Art is arguably a singular endeavor. The writer and painter, poet and dancer, composer and photographer, sculptor and weaver, almost always do it in solitary. There are, no doubt, studies of this peculiar trait inherent in the creative class. It goes beyond right brain, left brain. It is a need which manifests itself in the doing, the creating of our work by ourselves. This does unfortunately create times when we are removed from the everyday. We then reside in our own sphere of thought, often ignorant of the times and people around us. Admittedly, this is not very fair to them.
We may have a vision of where we would like to go. We will also need to be open to wherever that may take us. However, it takes us there alone. And while we see what is happening, those around us are often confused and skeptical, almost unsupportive. They do not, cannot, at that time, see what it is we see. That too is unfortunate. Sharing the bits and pieces already completed doesn’t really shed much light either.
Only when it is done, can it hopefully make sense to those not directly involved. In the creating, the parts individually do not add up to any recognizable sum. Consider Beethoven’s Fifth as a prime example of this. The first four notes are instantly identifiable. If he had stopped at three notes, it would not be very recognizable. It had to be complete. And so it is with our art. It has to be complete for it to make sense.
So as I printed and printed the photographs for “Arn? Narn.”, except for me, they made very little sense to others. Where was that fourth note? Was there a fourth note?
Fast forward a year or two later to an evening after my wife had returned from a powerfully emotional yet fulfilling trip. We sat down to catch up on each others work and activities during her absence. I was in the darkroom almost all of the time she was away. She had gone down to help in New Orleans after Katrina and came back moved, vulnerable, and a little raw. She shared with me her experiences, her thoughts, and what that tragedy looked like to her. How could she have returned any other way? We talked for quite some time about that.

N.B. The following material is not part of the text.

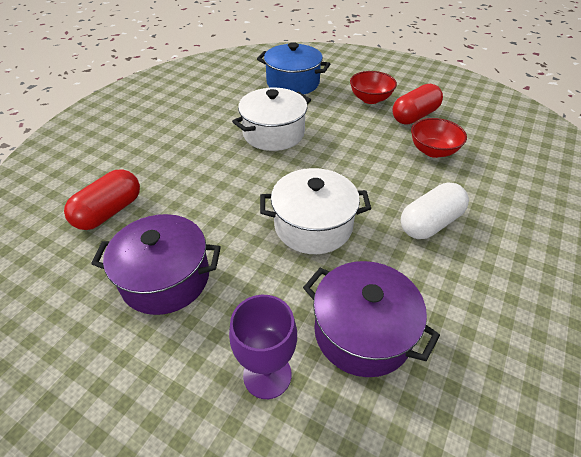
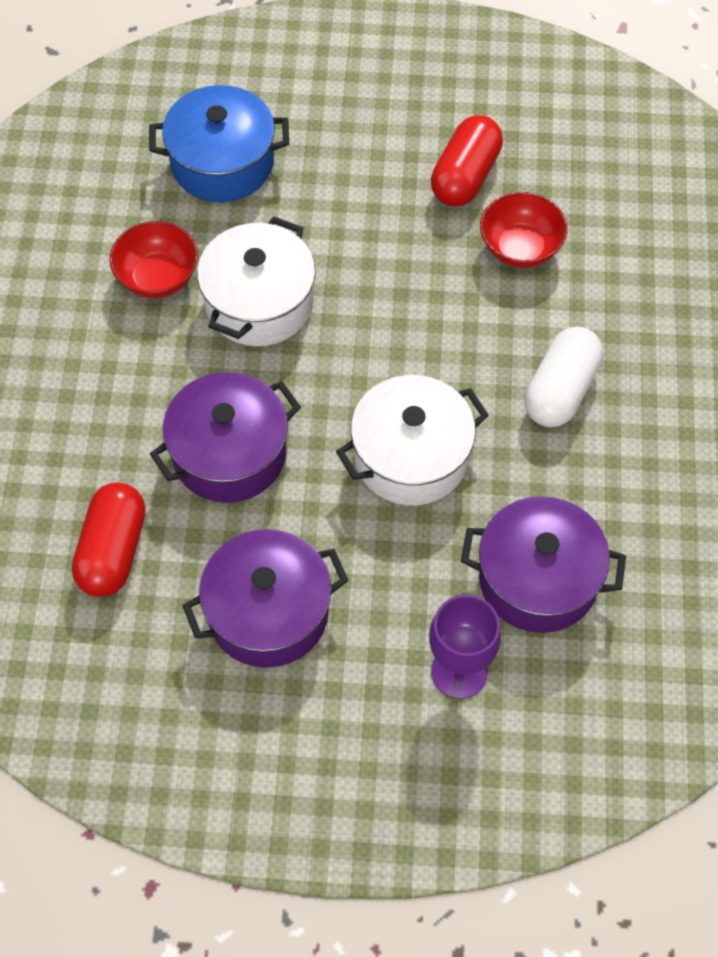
camera: 25 degrees left, 15 degrees up
red bowl [350,71,397,104] -> red bowl moved to [109,221,198,298]
none -> purple pot [150,372,301,503]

She then wanted to know what I had been up to in that time. I told her I’d been in the darkroom almost exclusively and had finished the printing of the photographs for “Arn? Narn.”, would she like to see them? Yes.
I brought out the box of the 200+ photographs and gave them to her with the explanation they were as yet unedited and not in any proper sequence and then waited in silence. She looked at each one thoughtfully, pausing on some longer than others, making soft sounds of understanding. Her response was all I could have hoped for…they brought her to tears. I had found the fourth note.